アメリカビッグスリーの救済をめぐる米議会、米政府、米UAWの協議は、要するに「ババ抜き」状態ですね。
12月末にて、GMの破綻がほぼ確実であることを前提にすれば、議会による「救済法廃案」の意味するところは・・・
「俺たち(議会)は、ダメダメ会社へ税金を突っ込むことに責任を持ちたくないよ。かといって、放置⇒破綻となれば、それはそれで責任を問われるから、逃げちゃぉ!もうすぐ任期が切れるブッシュ政権がババを引けば良いじゃないかよ。」
ということを意味すると思います。
その上で、金融安定化法(10月に決めた70兆円枠)によって、ブッシュ政権がビッグスリーへの「つなぎ」融資を実施することになればブッシュ政権としては・・・
「じゃあ、仕方ない、とりあえず、つなぎ融資をして、後はオバマ君にババを譲ろう。」
ということになるのでしょう。
以上の意味するところは、要するに、「ビッグスリーはもうダメ」と、議会も、政府も認めているということに他ならないと思います。
僕は、
GMのスージ(←フリーキャッシュポジションと経費、投資の推移)と、
商品のラインナップ(←馬鹿デカい車ばかり)と、
ビジネスモデル(←車をネタにした金融業)と、
組織のデカさを見る限り、つなぎ融資などではまるで再建不能だと思います。
ビッグスリーの問題が、「最後の膿だし」なら、米国はビッグスリーを全力で救う合理性があると思いますが、既に書いているように、クレジットカード会社の損失、住宅価格の下落傾向、財政赤字の拡大などなど、今後も様々な問題が顕在化することを考えれば、ビッグスリーの救済は、問題の先送りに過ぎないと思います。

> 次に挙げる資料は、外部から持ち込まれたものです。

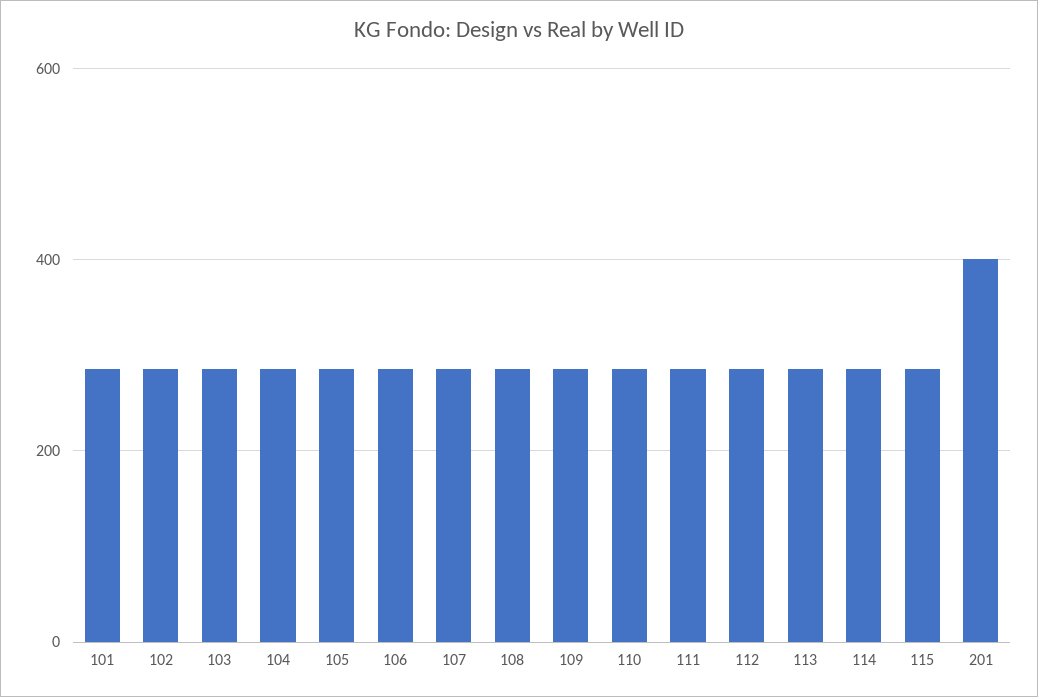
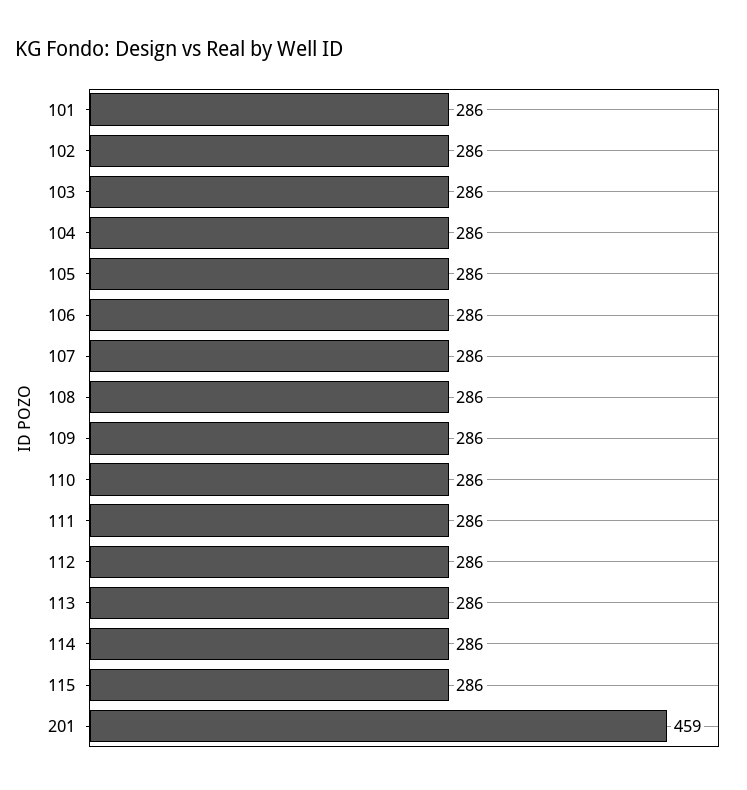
201: 400 -> 459

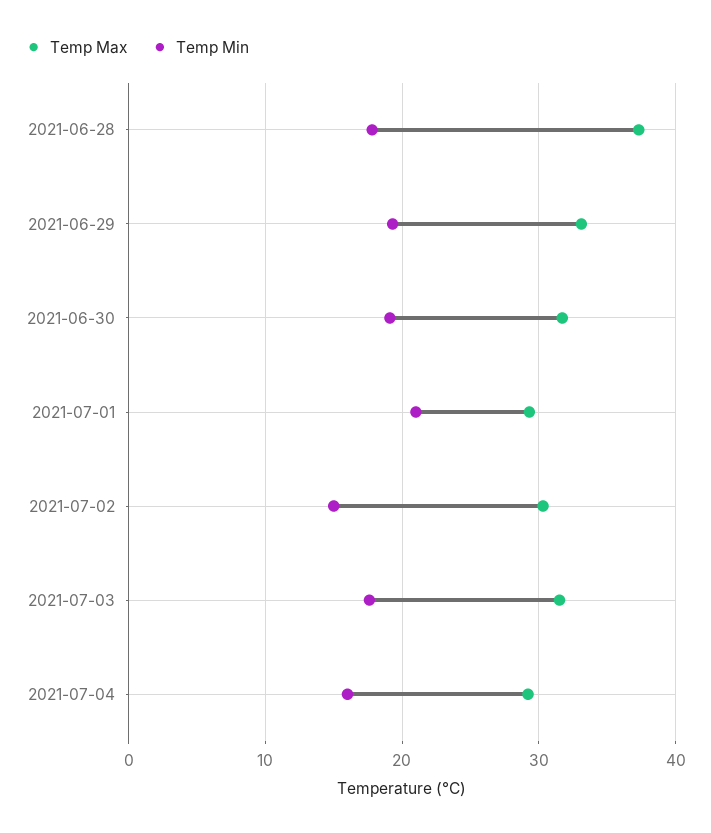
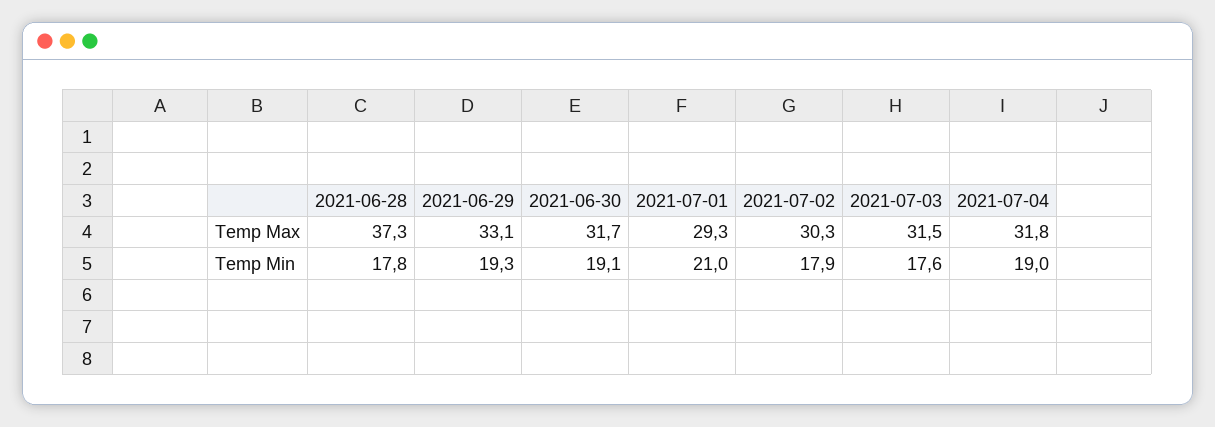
Temp Min, 2021-07-02: 15 -> 17.9
Temp Max, 2021-07-04: 29 -> 31.8
Temp Min, 2021-07-04: 16 -> 19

バラ撒きによって問題の先送りをしても、それによって米経済が成長を始めた頃には、(バラ撒いた頃による)インフレがやってくるのだろうと思います。
インフレは、ドル安を招きます。
問題解決の手段が、次の問題を生み、その解決のために・・・と繰り返す期間は、「相当に長い」と思います。
戦争による解決だけは避けていただきたいですよね。